I download many files that are photos of typed documents.  I try to pull the text from these images so I can create a  Microsoft WORD document.  I have used Google Lens and Google Drive to extract the text with only fair results, because of the poor quality of the documents.  What OCR software do you recommend using to extract the text for the best results?

  • I'm sorry, the National Archives can't recommend a commercial product, but maybe our community members may have some suggestions.

    Suzanne

    Community Manager, National Archives Catalog

  • Stephen,

    I'm a fellow volunteer transcriber who has a lot of experience with using OCR software to extract text from sometimes imperfect images. Obviously, these are my own opinions and suggestions only. I'm assuming you're on Windows, since usually users of other operating systems mention it.

    I usually use Abbyy FineReader. My old (2013) ver. 12 still works fine for me. Newer editions — 15 is the 2020 release — have more features but probably nothing that will help you. The latest version full price for PC is $199. You can probably find a discount, and ebay or Craigslist may have earlier versions for much less. (There is a pared-down version called Sprint that ships with some scanners. It's not bad for what it is, but avoid it if you can.)

    A free alternative is Tesseract, but there is no graphical user interface. You have to specify your instructions on the command line. It's powerful and the results are as good (or maybe nearly as good) as Abbyy. If you are unfamiliar with the command line, there is lots of online help, but there will be a learning curve. (There will be a learning curve for any new software.) Like Abbyy, Tesseract OCR supports a very large number of languages.

    Before you run whatever OCR program, it's important that the image be as good as possible. If the picture is out of focus, you probably can't do too much with it. But many problem images have poor contrast, are too dark, or have other defects that can be improved. You don't need Photoshop, though its cheaper and more user-friendly sibling, Photoshop Elements is a good choice. The "levels" controls (ctrl-L) and maybe sharpness is probably where you should start. Again, though, you may find the free program IrfanView is all you need. Shift-G brings up a window with slider controls for brightness, contrast, and the all-important gamma. There's no magic formula (that I've found, anyway).

    Good luck!

  • I have used Adobe Pro and it is easy to use.  I highly recommend it.

  • A few tips have also been shared in a related conversation in the CROWD community, which might be of interest:

    FREE OCR - ALL COLLECTIONS -TYPED AND HANDWRITTEN TEXTS

    Hope this is helpful!

  • I have used ABBYY Screenshot Reader since 2015, when I started using it for my genealogy research to copy obituaries & other newspaper articles. The last 2 times I updated it to the latest version, the price was about $10 and it was good for 2 years. At the end of the two years, I had to upgrade again; otherwise, it would stop working. I just now looked at their website & it no longer says that so I don't know what their policy is now. The price could be $10 per year--still very worthwhile.

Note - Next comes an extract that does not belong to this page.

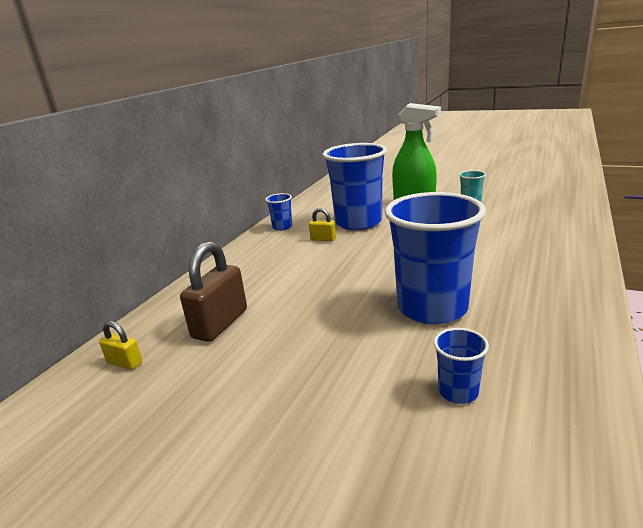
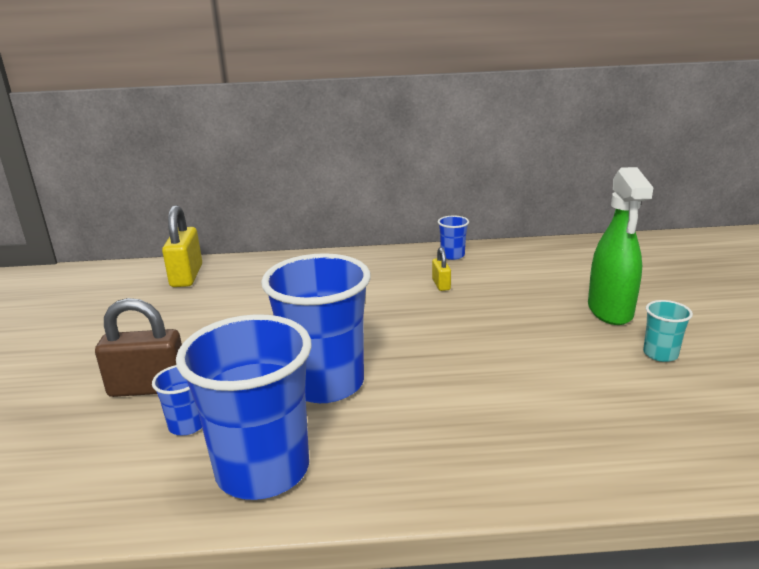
camera: 60 degrees right, 0 degrees up
yellow padlock [99,321,142,370] -> yellow padlock [162,205,202,287], size x1.96
brown padlock [180,242,247,342] -> brown padlock moved to [95,298,182,397]
blue cup [323,143,387,230] -> blue cup moved to [176,314,312,500]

    ABBYY Screenshot Reader is easy to use and rarely needs editing if the image you copy is very clear. If it isn't, you might have to do a little--or a lot--of editing. I don't mind that if if doesn't require a lot of editing. My eyesight is not very good now because of cataracts that were removed almost 2 years ago but are growing back (a rare condition, according to my optometrist).

    Here's the link for information about ABBYY Screenshot Reader v. 11, the version I'm using. You can try it for free for 15 days. I highly recommend it if you can't afford the more expensive OCR software.

    https://pdf.abbyy.com/screenshot-reader/

  • If you're using Windows, Microsoft OneNote has advanced OCR functionality, which works on both pictures and handwritten notes.

    OneNote supports Optical Character Recognition (OCR), a tool that lets you copy text from a picture or file printout and paste it in your notes so you can make changes to the words. It’s a great way to do things like copy info from a business card you’ve scanned into OneNote. After you extract the text, you can paste it somewhere else in OneNote or in another program, like Outlook or Word.